Otra recomendación es crear una plataforma digital unificada e interoperable de la UE para la elaboración de leyes, que centralizaría textos y metadatos, permitiría comprobaciones de coherencia en tiempo real y fomentaría el uso de un lenguaje armonizado.

Al mismo tiempo, el CESE destaca la necesidad de un enfoque centrado en el ser humano en el que las herramientas de IA ayuden a los legisladores en lugar de sustituirlos.

Antes de poner en funcionamiento las herramientas digitales, es necesario realizar una revisión exhaustiva y ofrecer una formación adecuada, y facilitar que las personas puedan ofrecer comentarios o informar sobre problemas. Unas normas más claras también facilitarán a la sociedad civil el seguimiento de cómo los legisladores tienen en cuenta sus comentarios. El CESE considera crucial la transparencia en las consultas públicas, pero también destaca que la alfabetización digital es esencial para una participación significativa.

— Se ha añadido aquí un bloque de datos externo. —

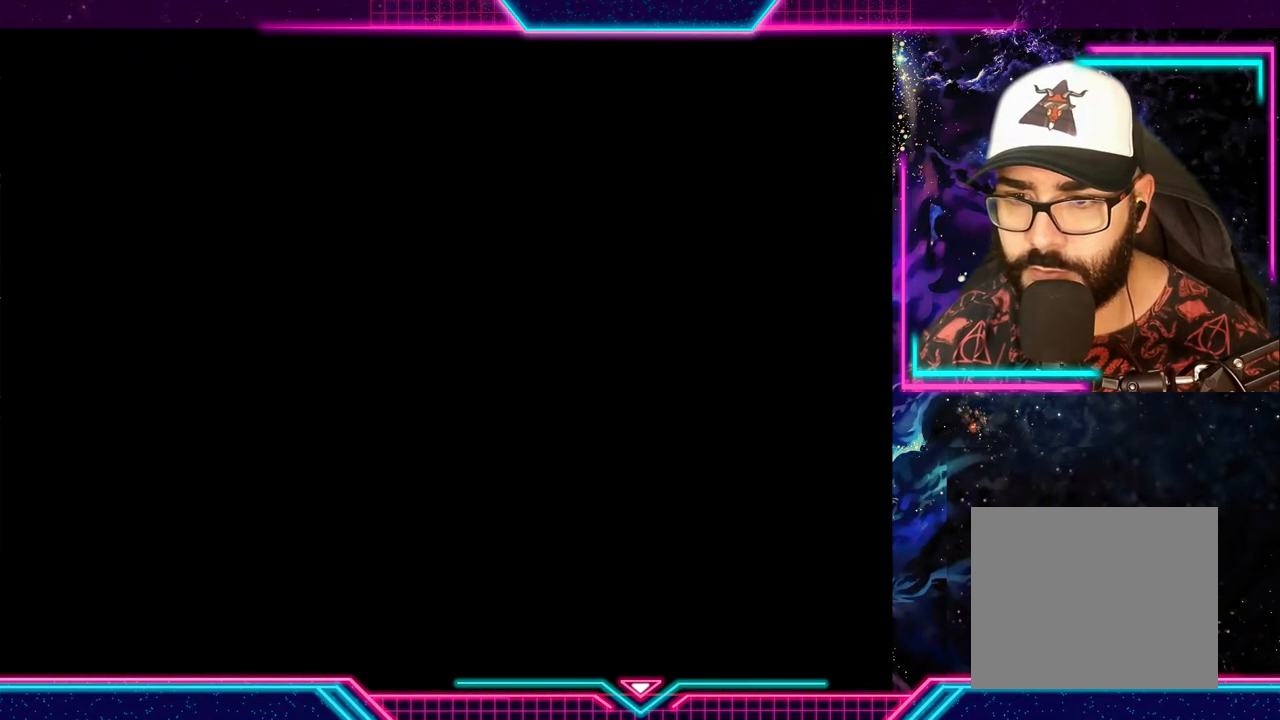
{"buttons": ["Y"], "left_stick": "center", "events": [[133, "Y", "down"]]}
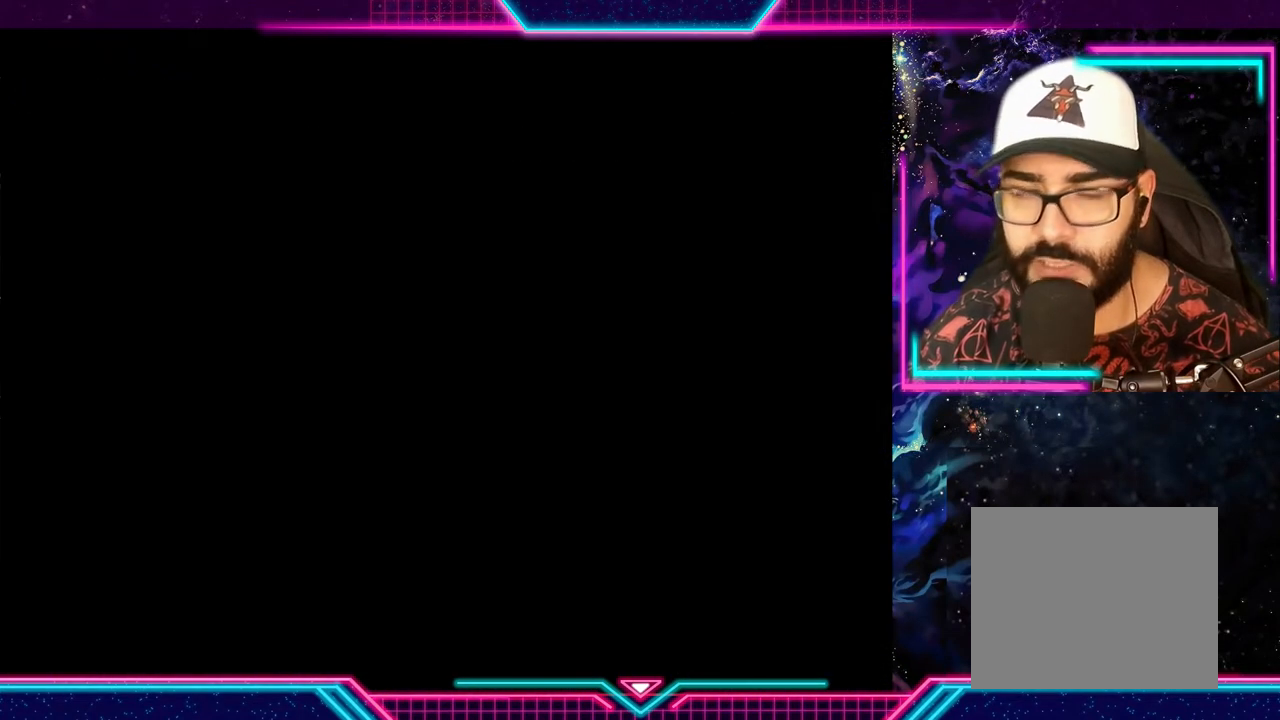
{"buttons": ["Y"], "left_stick": "right", "events": [[67, "left_stick", "right"]]}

Si bien las herramientas en línea pueden ayudar a recopilar información, el CESE advirtió que nunca deben reemplazar los métodos tradicionales de interacción con los sindicatos, los interlocutores sociales y, especialmente, las comunidades vulnerables.

Los países ya han comenzado a adoptar herramientas digitales innovadoras para la elaboración de leyes. El sector privado ofrece una gran inspiración para las herramientas digitales que ayudan a las empresas a cumplir con la normativa, como el Sistema Electrónico Jurídico Checo.